(Document layout analysis data)
========================================

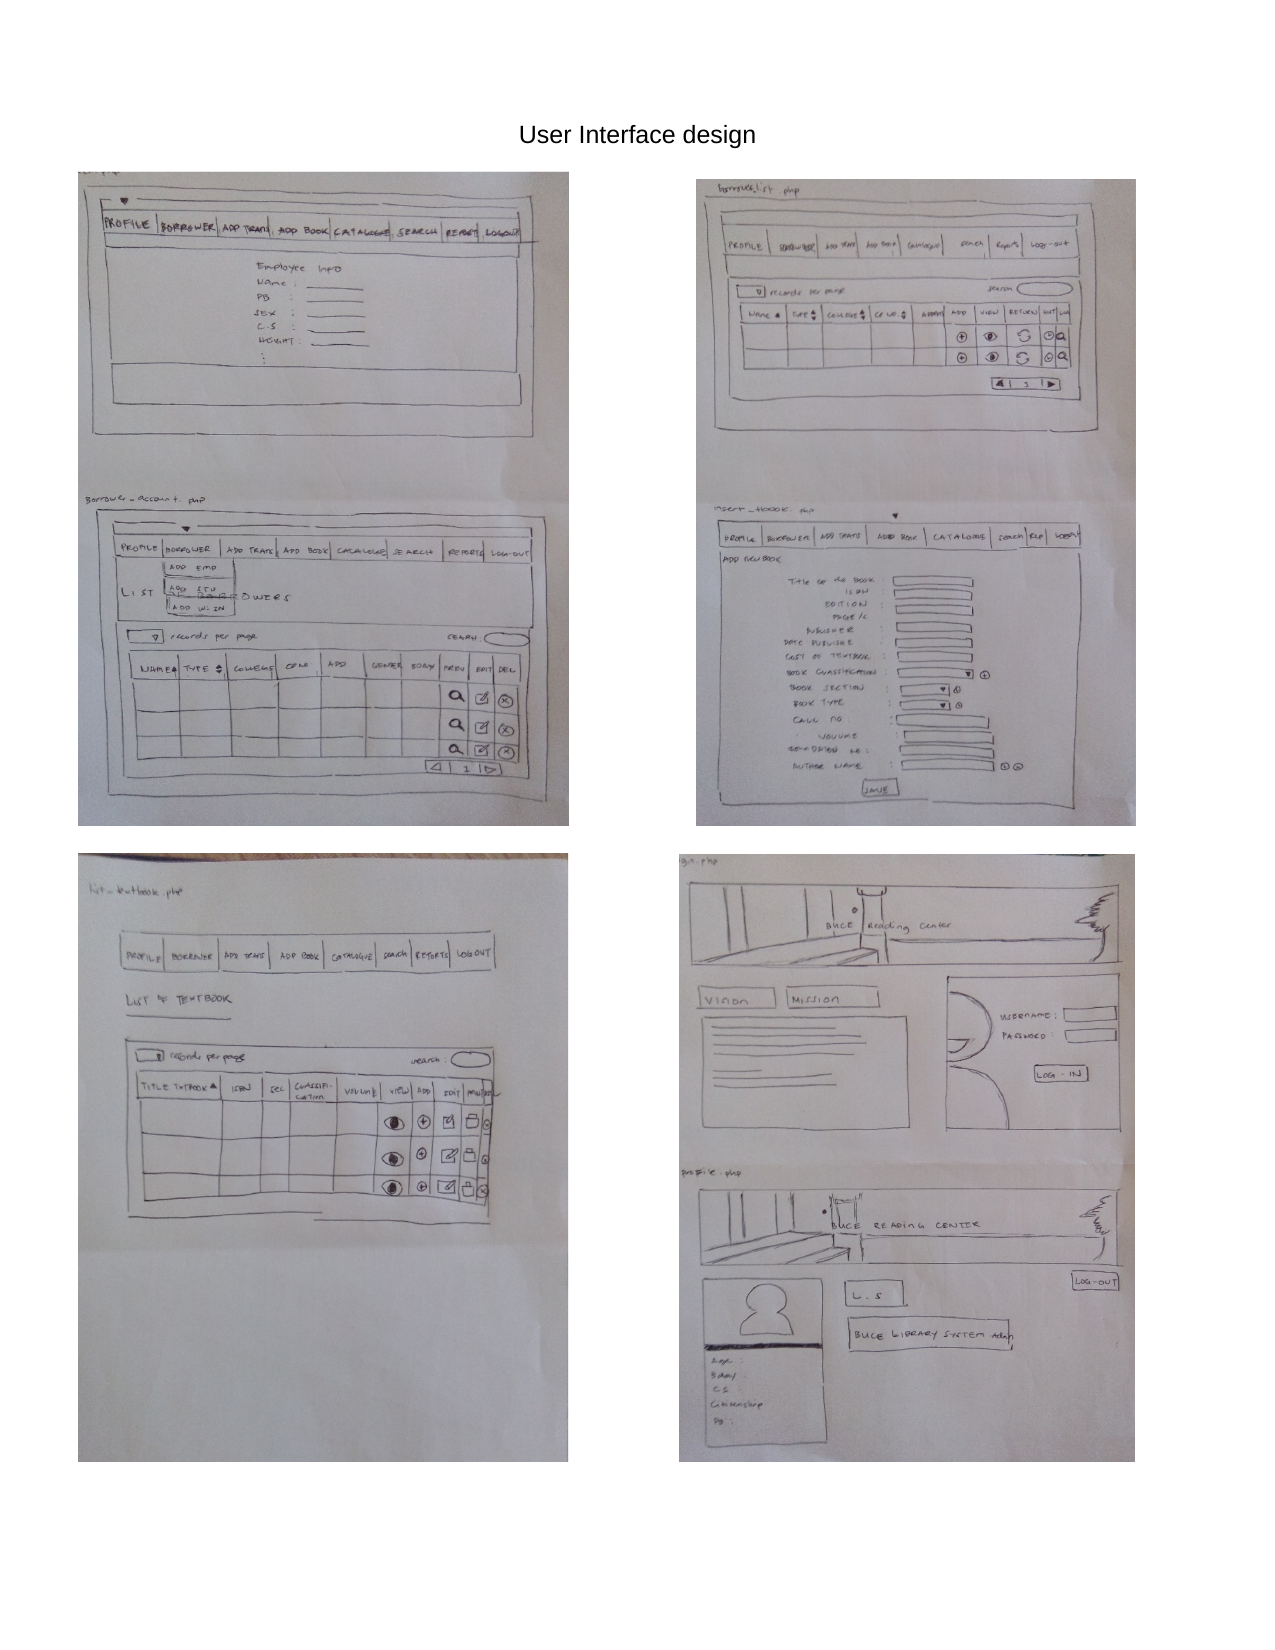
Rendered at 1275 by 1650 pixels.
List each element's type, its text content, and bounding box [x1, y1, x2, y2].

picture [78, 854, 569, 1462]
picture [78, 172, 569, 825]
text User Interface design [120, 120, 1155, 149]
picture [679, 854, 1135, 1461]
picture [696, 179, 1135, 826]
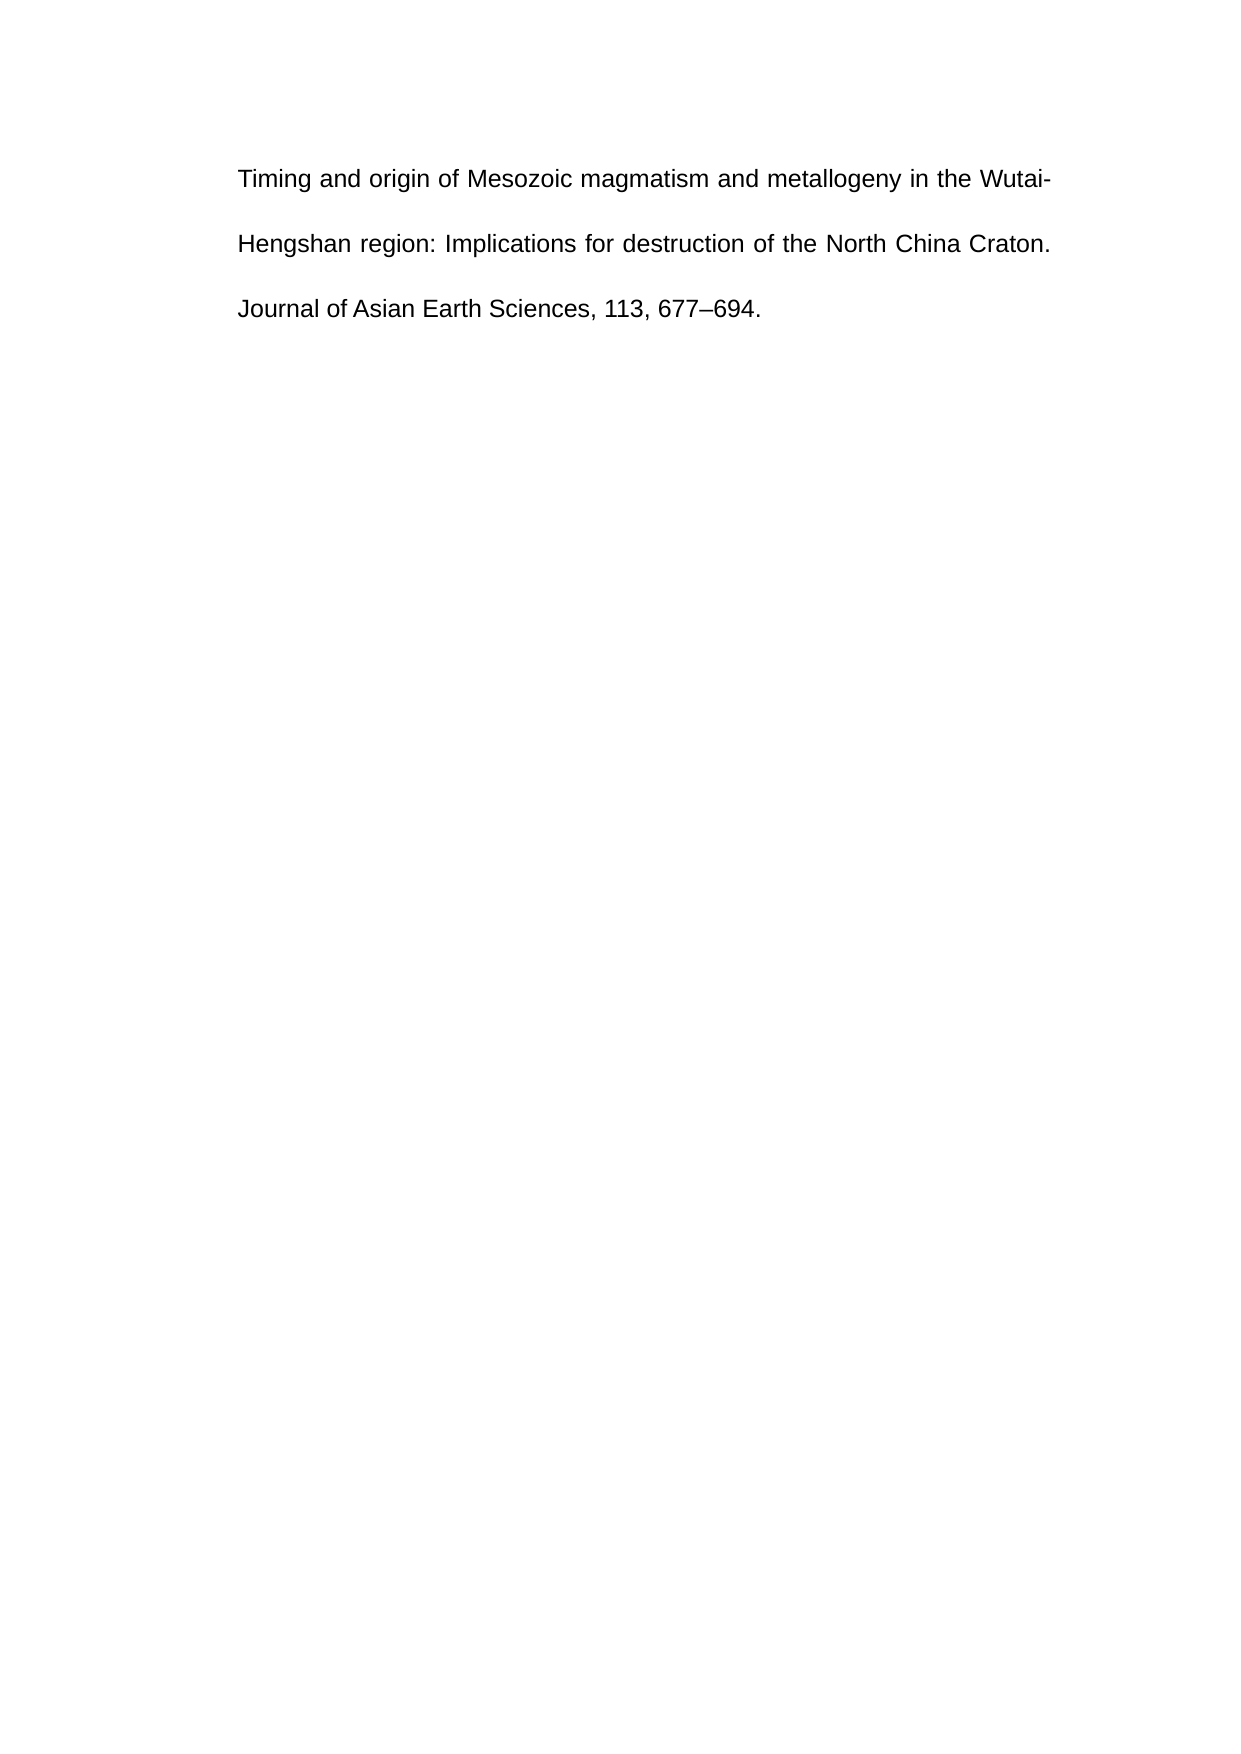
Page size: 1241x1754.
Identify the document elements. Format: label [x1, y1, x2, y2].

text [187, 162, 1053, 324]
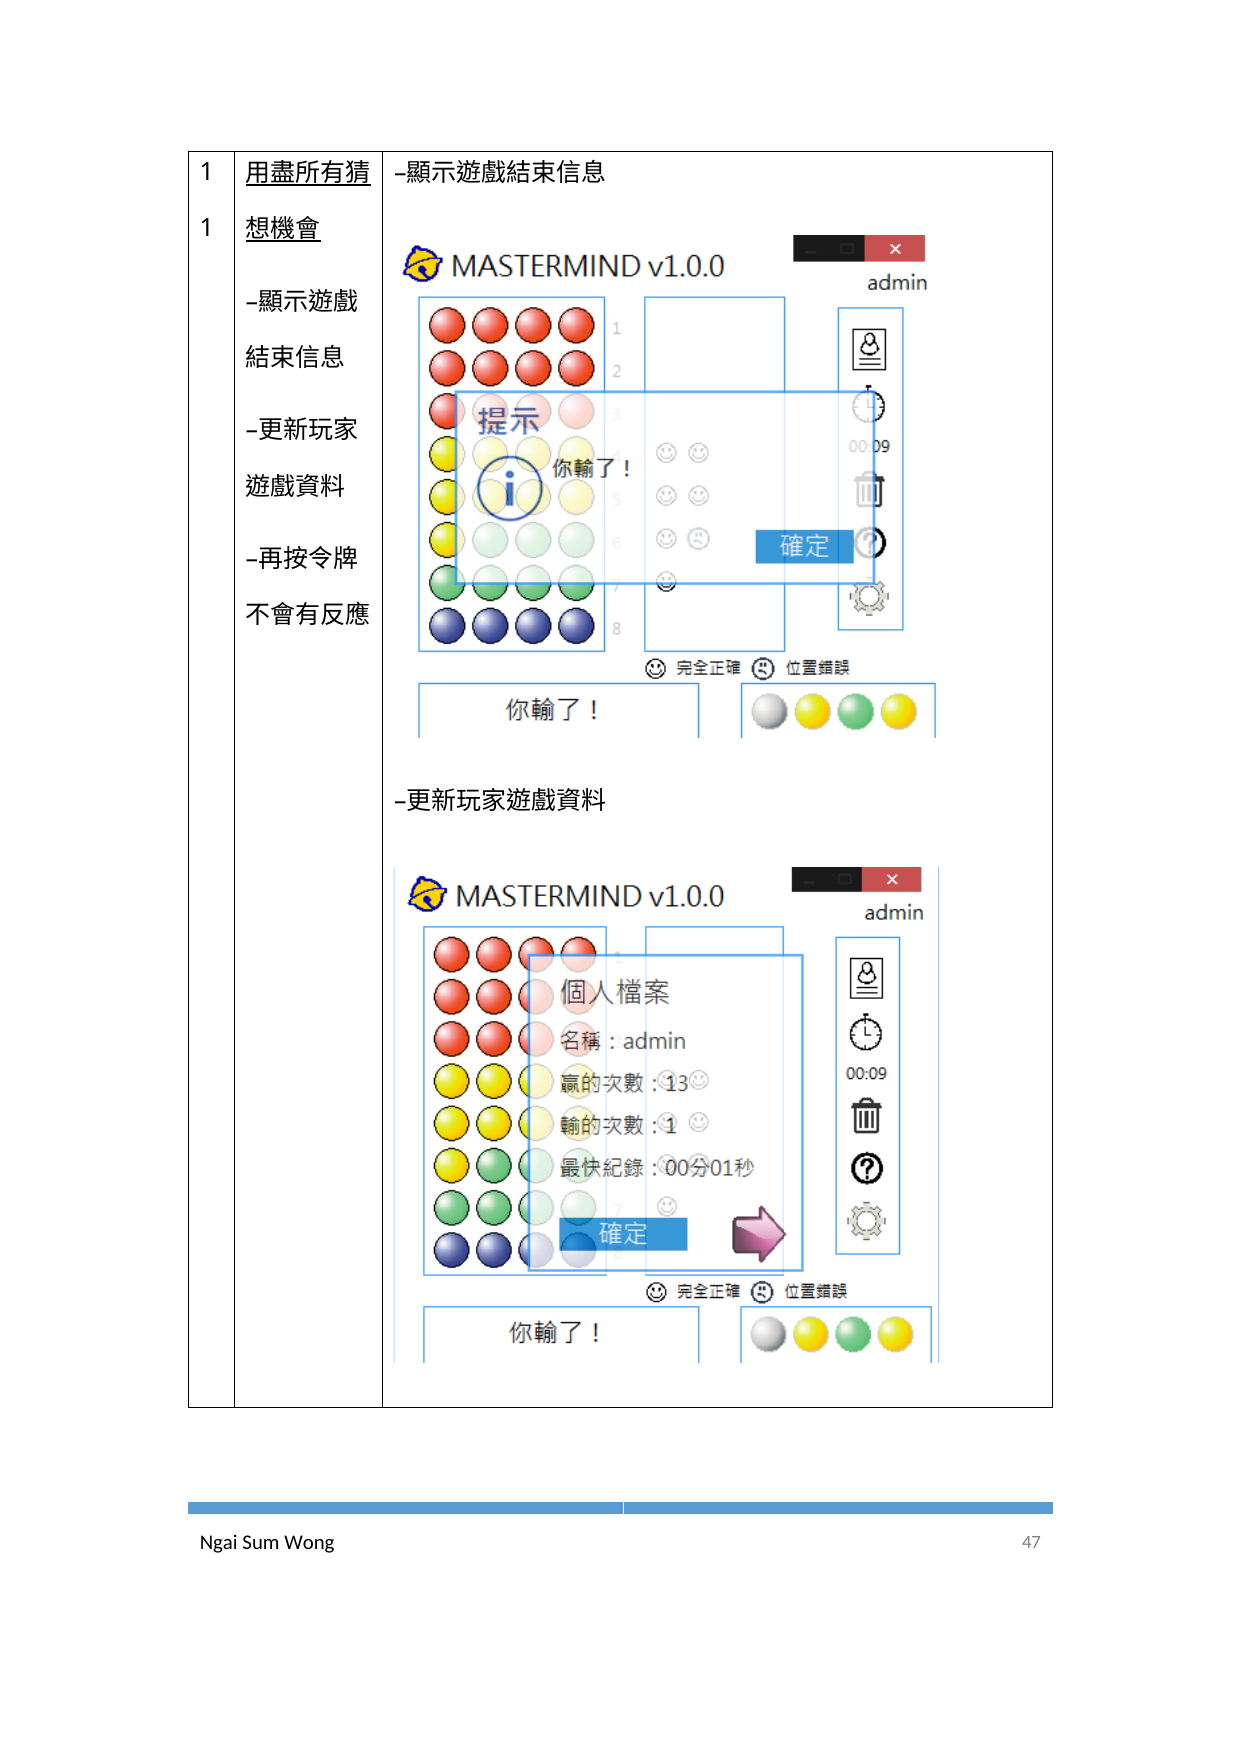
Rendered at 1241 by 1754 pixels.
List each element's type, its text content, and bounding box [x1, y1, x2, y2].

========================================

* [WHAT THE EXERCISE ASKS] After removing each picture, print the entries above exactly as they were.

* [TASK ANSWER]
Rendered at 1275 by 1650 pixels.
List each element's type, its text content, and bounding box [x1, y1, x2, y2].

picture [78, 854, 569, 1462]
picture [78, 172, 569, 825]
text User Interface design [120, 120, 1155, 149]
picture [679, 854, 1135, 1461]
picture [696, 179, 1135, 826]
Page size: 1241x1754.
Identify the document elements. Format: label [x1, y1, x2, y2].

text [187, 162, 1053, 324]
Rendered at 1241 by 1754 pixels.
List each element's type, its text content, and bounding box [x1, y1, x2, y2].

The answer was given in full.